[Collected data entries]
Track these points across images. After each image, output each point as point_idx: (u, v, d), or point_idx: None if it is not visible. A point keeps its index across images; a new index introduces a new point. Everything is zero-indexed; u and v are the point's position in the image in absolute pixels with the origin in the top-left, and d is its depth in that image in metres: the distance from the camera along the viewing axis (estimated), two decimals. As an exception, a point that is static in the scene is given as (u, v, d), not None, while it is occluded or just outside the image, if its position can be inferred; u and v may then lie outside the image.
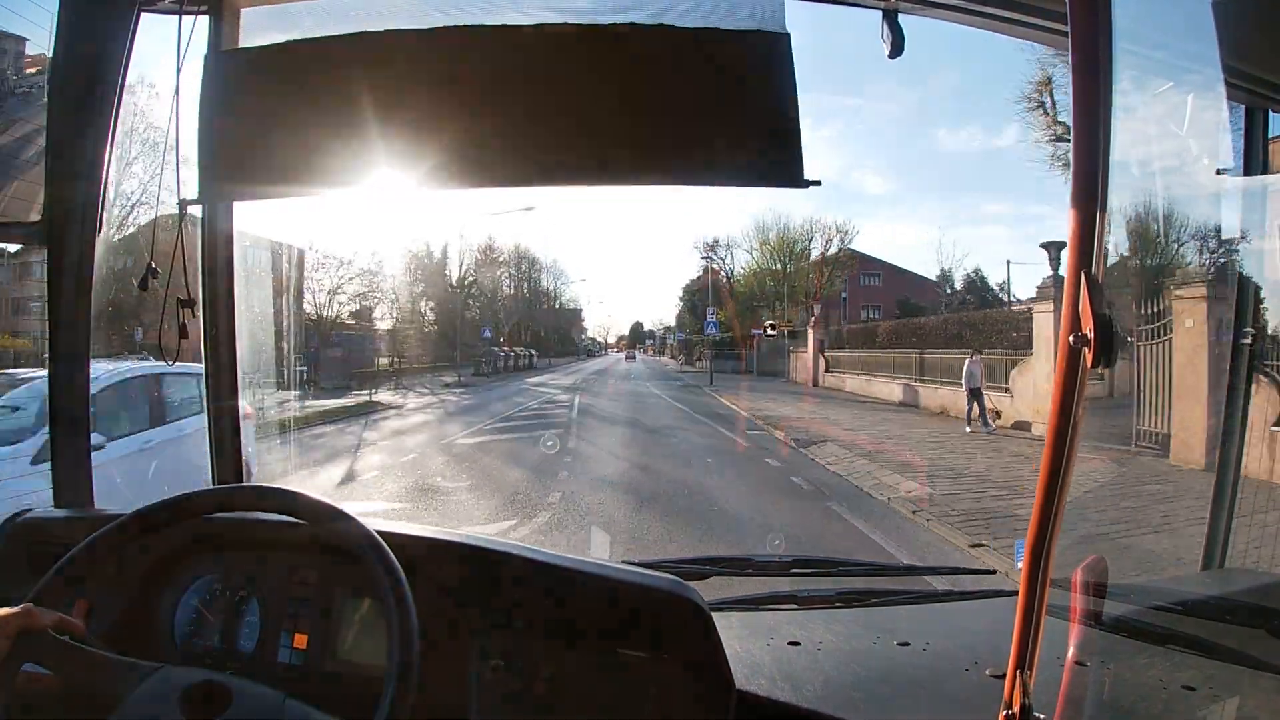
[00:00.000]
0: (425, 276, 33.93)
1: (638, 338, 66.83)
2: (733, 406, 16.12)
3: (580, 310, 55.47)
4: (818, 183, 1.05)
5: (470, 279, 37.65)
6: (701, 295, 39.72)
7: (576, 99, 1.06)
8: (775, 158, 1.05)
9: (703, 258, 39.13)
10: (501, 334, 40.96)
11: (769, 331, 29.86)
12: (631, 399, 19.02)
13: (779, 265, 35.36)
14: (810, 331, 25.01)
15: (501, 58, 1.06)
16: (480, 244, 40.89)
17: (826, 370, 23.12)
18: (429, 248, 34.53)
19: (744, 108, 1.05)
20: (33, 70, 1.25)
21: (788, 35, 1.04)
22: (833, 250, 34.48)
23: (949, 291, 34.78)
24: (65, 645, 0.82)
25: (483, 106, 1.06)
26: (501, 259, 42.50)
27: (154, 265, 1.24)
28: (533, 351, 38.94)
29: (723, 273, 39.21)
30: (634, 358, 56.04)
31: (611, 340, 68.38)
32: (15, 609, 0.80)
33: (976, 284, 33.99)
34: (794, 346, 27.27)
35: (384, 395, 19.12)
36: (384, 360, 27.85)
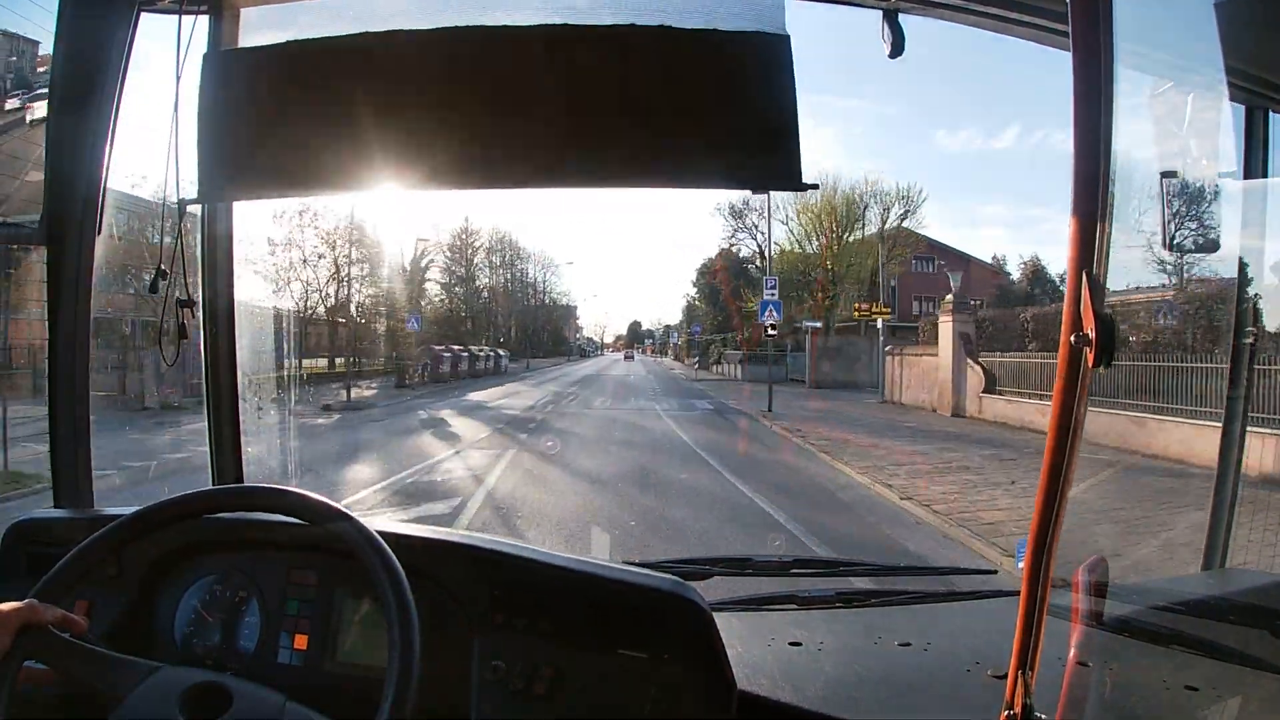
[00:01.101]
0: (368, 257, 25.11)
1: (636, 337, 66.19)
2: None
3: (575, 308, 50.56)
4: (815, 186, 1.05)
5: (428, 260, 30.41)
6: (725, 276, 30.54)
7: (576, 100, 1.05)
8: (774, 160, 1.04)
9: (740, 205, 28.83)
10: (500, 332, 36.47)
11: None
12: (634, 461, 8.55)
13: (829, 238, 25.82)
14: (948, 322, 14.06)
15: (500, 58, 1.06)
16: (457, 226, 34.80)
17: (985, 390, 12.97)
18: (374, 221, 25.65)
19: (744, 110, 1.04)
20: (43, 69, 1.25)
21: (787, 37, 1.03)
22: (892, 222, 26.17)
23: (1008, 283, 29.20)
24: (67, 643, 0.82)
25: (481, 107, 1.06)
26: (479, 243, 36.24)
27: (162, 267, 1.23)
28: (499, 352, 30.16)
29: (739, 251, 30.76)
30: (632, 357, 54.67)
31: (609, 340, 67.49)
32: (19, 604, 0.80)
33: (1039, 273, 29.60)
34: (895, 347, 17.06)
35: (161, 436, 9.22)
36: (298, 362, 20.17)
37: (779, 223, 26.83)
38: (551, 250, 67.10)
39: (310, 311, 21.52)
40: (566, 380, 25.14)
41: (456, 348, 25.49)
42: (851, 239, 26.26)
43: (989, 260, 30.43)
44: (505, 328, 38.63)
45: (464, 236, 35.75)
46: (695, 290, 37.28)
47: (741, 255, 31.39)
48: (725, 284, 30.21)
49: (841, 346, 21.97)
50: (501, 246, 38.28)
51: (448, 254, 34.87)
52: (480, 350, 27.66)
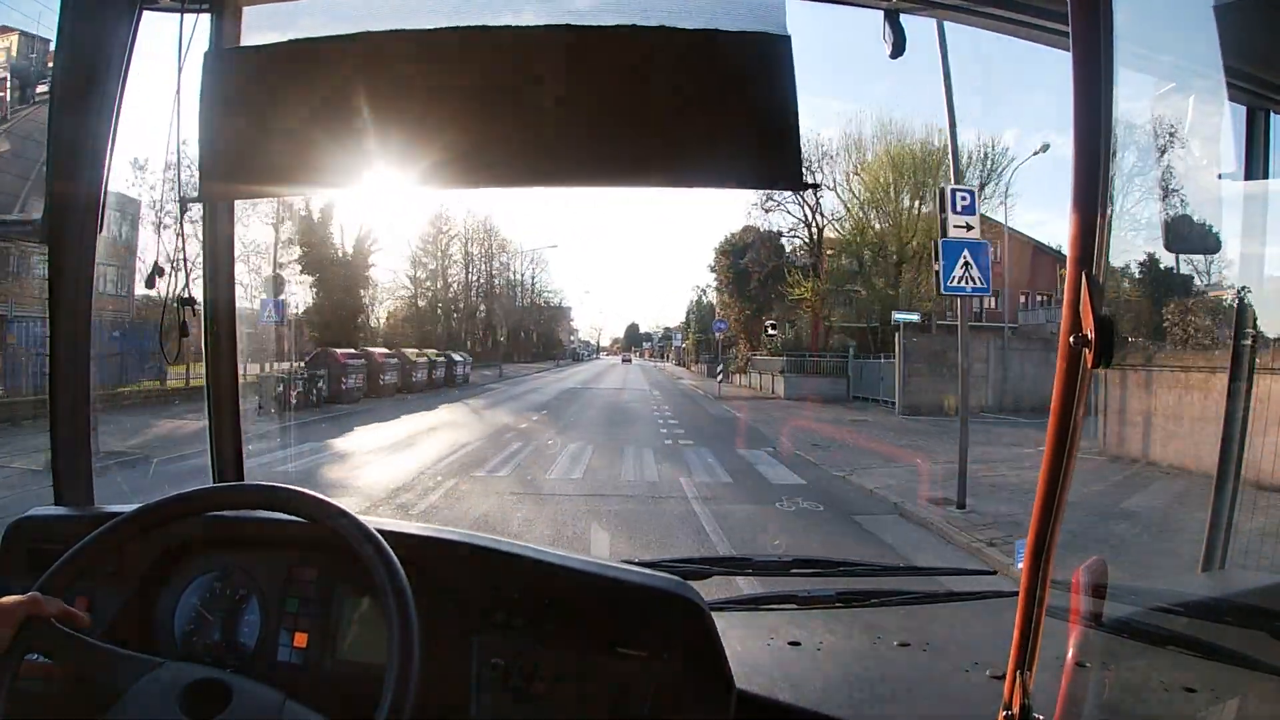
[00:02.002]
0: (300, 241, 21.29)
1: (634, 340, 65.43)
2: None
3: (569, 309, 47.24)
4: (816, 186, 1.05)
5: (373, 243, 24.41)
6: (762, 253, 23.29)
7: (576, 101, 1.06)
8: (775, 159, 1.05)
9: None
10: (489, 333, 32.79)
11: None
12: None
13: (907, 202, 18.50)
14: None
15: (502, 59, 1.06)
16: (431, 213, 30.18)
17: None
18: (307, 201, 20.62)
19: (744, 110, 1.05)
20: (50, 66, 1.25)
21: (788, 37, 1.04)
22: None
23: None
24: (69, 636, 0.82)
25: (482, 107, 1.06)
26: (454, 231, 31.34)
27: (159, 264, 1.24)
28: (454, 357, 23.54)
29: (772, 215, 23.23)
30: (629, 360, 53.62)
31: (605, 342, 66.40)
32: (21, 596, 0.81)
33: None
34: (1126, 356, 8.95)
35: None
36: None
37: (827, 189, 19.31)
38: (539, 242, 60.32)
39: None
40: (535, 399, 17.65)
41: (380, 352, 18.69)
42: (917, 212, 19.31)
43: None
44: (483, 329, 33.92)
45: (437, 224, 31.07)
46: (714, 276, 28.35)
47: (777, 230, 24.49)
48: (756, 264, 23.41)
49: (945, 350, 13.99)
50: (481, 235, 33.02)
51: (418, 244, 30.44)
52: (419, 357, 20.40)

TASK ITEM >> Give back exactly the lines from the one that contains "28: (533, 351, 38.94)" to the final line of the data above, both included, with all pictures removed.

TASK ANSWER >>
28: (533, 351, 38.94)
29: (723, 273, 39.21)
30: (634, 358, 56.04)
31: (611, 340, 68.38)
32: (15, 609, 0.80)
33: (976, 284, 33.99)
34: (794, 346, 27.27)
35: (384, 395, 19.12)
36: (384, 360, 27.85)
[00:01.101]
0: (368, 257, 25.11)
1: (636, 337, 66.19)
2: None
3: (575, 308, 50.56)
4: (815, 186, 1.05)
5: (428, 260, 30.41)
6: (725, 276, 30.54)
7: (576, 100, 1.05)
8: (774, 160, 1.04)
9: (740, 205, 28.83)
10: (500, 332, 36.47)
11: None
12: (634, 461, 8.55)
13: (829, 238, 25.82)
14: (948, 322, 14.06)
15: (500, 58, 1.06)
16: (457, 226, 34.80)
17: (985, 390, 12.97)
18: (374, 221, 25.65)
19: (744, 110, 1.04)
20: (43, 69, 1.25)
21: (787, 37, 1.03)
22: (892, 222, 26.17)
23: (1008, 283, 29.20)
24: (67, 643, 0.82)
25: (481, 107, 1.06)
26: (479, 243, 36.24)
27: (162, 267, 1.23)
28: (499, 352, 30.16)
29: (739, 251, 30.76)
30: (632, 357, 54.67)
31: (609, 340, 67.49)
32: (19, 604, 0.80)
33: (1039, 273, 29.60)
34: (895, 347, 17.06)
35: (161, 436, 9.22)
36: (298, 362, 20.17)
37: (779, 223, 26.83)
38: (551, 250, 67.10)
39: (310, 311, 21.52)
40: (566, 380, 25.14)
41: (456, 348, 25.49)
42: (851, 239, 26.26)
43: (989, 260, 30.43)
44: (505, 328, 38.63)
45: (464, 236, 35.75)
46: (695, 290, 37.28)
47: (741, 255, 31.39)
48: (725, 284, 30.21)
49: (841, 346, 21.97)
50: (501, 246, 38.28)
51: (448, 254, 34.87)
52: (480, 350, 27.66)
[00:02.002]
0: (300, 241, 21.29)
1: (634, 340, 65.43)
2: None
3: (569, 309, 47.24)
4: (816, 186, 1.05)
5: (373, 243, 24.41)
6: (762, 253, 23.29)
7: (576, 101, 1.06)
8: (775, 159, 1.05)
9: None
10: (489, 333, 32.79)
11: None
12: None
13: (907, 202, 18.50)
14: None
15: (502, 59, 1.06)
16: (431, 213, 30.18)
17: None
18: (307, 201, 20.62)
19: (744, 110, 1.05)
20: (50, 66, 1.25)
21: (788, 37, 1.04)
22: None
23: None
24: (69, 636, 0.82)
25: (482, 107, 1.06)
26: (454, 231, 31.34)
27: (159, 264, 1.24)
28: (454, 357, 23.54)
29: (772, 215, 23.23)
30: (629, 360, 53.62)
31: (605, 342, 66.40)
32: (21, 596, 0.81)
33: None
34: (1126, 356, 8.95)
35: None
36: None
37: (827, 189, 19.31)
38: (539, 242, 60.32)
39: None
40: (535, 399, 17.65)
41: (380, 352, 18.69)
42: (917, 212, 19.31)
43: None
44: (483, 329, 33.92)
45: (437, 224, 31.07)
46: (714, 276, 28.35)
47: (777, 230, 24.49)
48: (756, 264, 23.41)
49: (945, 350, 13.99)
50: (481, 235, 33.02)
51: (418, 244, 30.44)
52: (419, 357, 20.40)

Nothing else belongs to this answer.